CNN went on the air just as American viewers were shifting from broadcast to cable, and the network became essential viewing during moments of global crisis — none more so than the Gulf War in 1991, when its live satellite coverage made it the go-to source for millions watching history unfold in real time. Turner quickly expanded the CNN brand, adding CNN2 (later HLN) in 1982 and CNN International in 1985, taking his all-news format to a worldwide audience. He also launched TNT in 1988, following a typically audacious move: purchasing MGM’s library of more than 4,000 films. That acquisition did stir controversy — Turner’s decision to colorize classic black-and-white films, including Casablanca, drew howls of protest from filmmakers and critics alike. He eventually stepped back from the practice, but it illustrated a defining quality: he was never afraid to provoke.


The Man Behind the Mogul

Away from the television screen, Turner led a life of extraordinary scope. He was the largest private landowner in the United States until 2011, owning roughly two million acres including 16 ranches in the American West and three in Argentina. His bison herd — some 51,000 animals — was the largest private herd in the world. His passion for bison conservation extended to the restaurant industry, where he founded Ted’s Montana Grill to champion bison as a sustainable alternative to beef. Turner was married three times, most famously to actress Jane Fonda from 1991 to 2001. He is survived by five children, 14 grandchildren, and two great-grandchildren.


A Legacy of Giving

His philanthropic legacy is equally remarkable. In 1997, he pledged $1 billion to create the United Nations Foundation, at the time one of the largest charitable gifts in American history. He co-founded the Nuclear Threat Initiative to help secure loose nuclear weapons in the former Soviet republics. He committed himself passionately to environmental causes, even producing the animated series Captain Planet and the Planeteers to reach younger generations. In 2010, he joined Warren Buffett and Bill Gates in signing the Giving Pledge, committing the majority of his fortune to charity.


The Mouth of the South

His nicknames told the story of a man who never learned to whisper: “The Mouth of the South.” “Captain Outrageous.” He was called “the Alexander the Great of broadcasting,” and it is hard to argue with the comparison.
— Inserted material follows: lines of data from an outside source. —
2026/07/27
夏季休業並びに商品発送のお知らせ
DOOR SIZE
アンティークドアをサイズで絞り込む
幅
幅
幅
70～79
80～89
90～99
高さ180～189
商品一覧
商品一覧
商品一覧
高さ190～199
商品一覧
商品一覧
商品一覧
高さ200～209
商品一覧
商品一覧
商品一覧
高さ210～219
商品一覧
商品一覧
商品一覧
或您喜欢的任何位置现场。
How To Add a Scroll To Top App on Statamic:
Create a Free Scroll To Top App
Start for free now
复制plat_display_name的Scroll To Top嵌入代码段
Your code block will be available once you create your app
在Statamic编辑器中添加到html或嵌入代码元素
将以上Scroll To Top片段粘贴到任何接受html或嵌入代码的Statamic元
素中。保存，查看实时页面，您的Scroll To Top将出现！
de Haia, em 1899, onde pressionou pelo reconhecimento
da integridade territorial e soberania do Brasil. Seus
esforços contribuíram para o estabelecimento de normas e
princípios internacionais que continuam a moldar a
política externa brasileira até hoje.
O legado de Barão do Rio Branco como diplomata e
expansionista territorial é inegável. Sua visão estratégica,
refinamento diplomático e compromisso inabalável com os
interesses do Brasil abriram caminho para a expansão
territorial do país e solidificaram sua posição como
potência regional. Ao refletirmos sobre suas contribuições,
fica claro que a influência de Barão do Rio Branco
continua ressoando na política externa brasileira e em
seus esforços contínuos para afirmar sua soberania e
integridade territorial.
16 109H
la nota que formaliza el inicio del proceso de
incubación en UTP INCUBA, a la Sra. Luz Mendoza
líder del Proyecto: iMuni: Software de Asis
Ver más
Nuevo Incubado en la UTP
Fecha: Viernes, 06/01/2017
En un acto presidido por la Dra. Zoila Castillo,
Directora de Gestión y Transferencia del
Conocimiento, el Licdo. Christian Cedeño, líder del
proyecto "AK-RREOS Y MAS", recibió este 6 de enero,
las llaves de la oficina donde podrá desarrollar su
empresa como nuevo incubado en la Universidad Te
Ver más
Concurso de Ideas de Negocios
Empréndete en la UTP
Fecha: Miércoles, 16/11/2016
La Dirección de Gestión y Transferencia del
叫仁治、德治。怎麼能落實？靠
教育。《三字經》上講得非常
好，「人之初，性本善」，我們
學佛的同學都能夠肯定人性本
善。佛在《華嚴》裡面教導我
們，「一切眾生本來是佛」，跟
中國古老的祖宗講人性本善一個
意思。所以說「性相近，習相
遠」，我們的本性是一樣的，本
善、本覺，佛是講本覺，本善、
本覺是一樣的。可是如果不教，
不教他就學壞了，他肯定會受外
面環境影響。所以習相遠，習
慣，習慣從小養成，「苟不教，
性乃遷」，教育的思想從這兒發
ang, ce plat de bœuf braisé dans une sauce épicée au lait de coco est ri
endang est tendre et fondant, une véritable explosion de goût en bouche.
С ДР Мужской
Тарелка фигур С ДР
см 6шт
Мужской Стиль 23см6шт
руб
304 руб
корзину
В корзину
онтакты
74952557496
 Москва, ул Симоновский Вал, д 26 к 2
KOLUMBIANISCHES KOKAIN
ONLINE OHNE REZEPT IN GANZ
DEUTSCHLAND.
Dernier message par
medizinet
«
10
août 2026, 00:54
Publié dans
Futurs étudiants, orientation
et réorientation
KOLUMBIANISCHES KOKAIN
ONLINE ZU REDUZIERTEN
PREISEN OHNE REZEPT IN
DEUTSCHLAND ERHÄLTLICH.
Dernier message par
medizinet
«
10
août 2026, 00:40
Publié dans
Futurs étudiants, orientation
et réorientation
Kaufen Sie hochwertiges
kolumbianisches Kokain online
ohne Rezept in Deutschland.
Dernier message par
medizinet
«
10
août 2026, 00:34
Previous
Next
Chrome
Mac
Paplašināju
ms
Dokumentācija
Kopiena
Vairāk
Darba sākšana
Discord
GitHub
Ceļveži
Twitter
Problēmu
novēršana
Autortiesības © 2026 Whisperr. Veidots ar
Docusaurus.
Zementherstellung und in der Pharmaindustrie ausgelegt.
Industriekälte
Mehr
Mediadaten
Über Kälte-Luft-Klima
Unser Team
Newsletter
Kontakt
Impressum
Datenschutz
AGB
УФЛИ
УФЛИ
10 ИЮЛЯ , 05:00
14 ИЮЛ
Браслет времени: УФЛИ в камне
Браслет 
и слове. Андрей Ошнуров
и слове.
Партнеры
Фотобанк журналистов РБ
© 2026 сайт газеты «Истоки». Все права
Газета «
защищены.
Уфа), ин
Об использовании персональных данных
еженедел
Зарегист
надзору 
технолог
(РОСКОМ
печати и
CNN alone inspired the entire ecosystem of 24-hour news that now shapes how billions of people understand the world — for better or worse, a fact Turner himself wrestled with in his later years.

Wolf Blitzer, who announced Turner’s death on CNN Wednesday morning, put it simply: “We’re all here doing this because of Ted.” That may be the most fitting eulogy for a man who, more than almost anyone of his era, changed what it means to turn on the TV.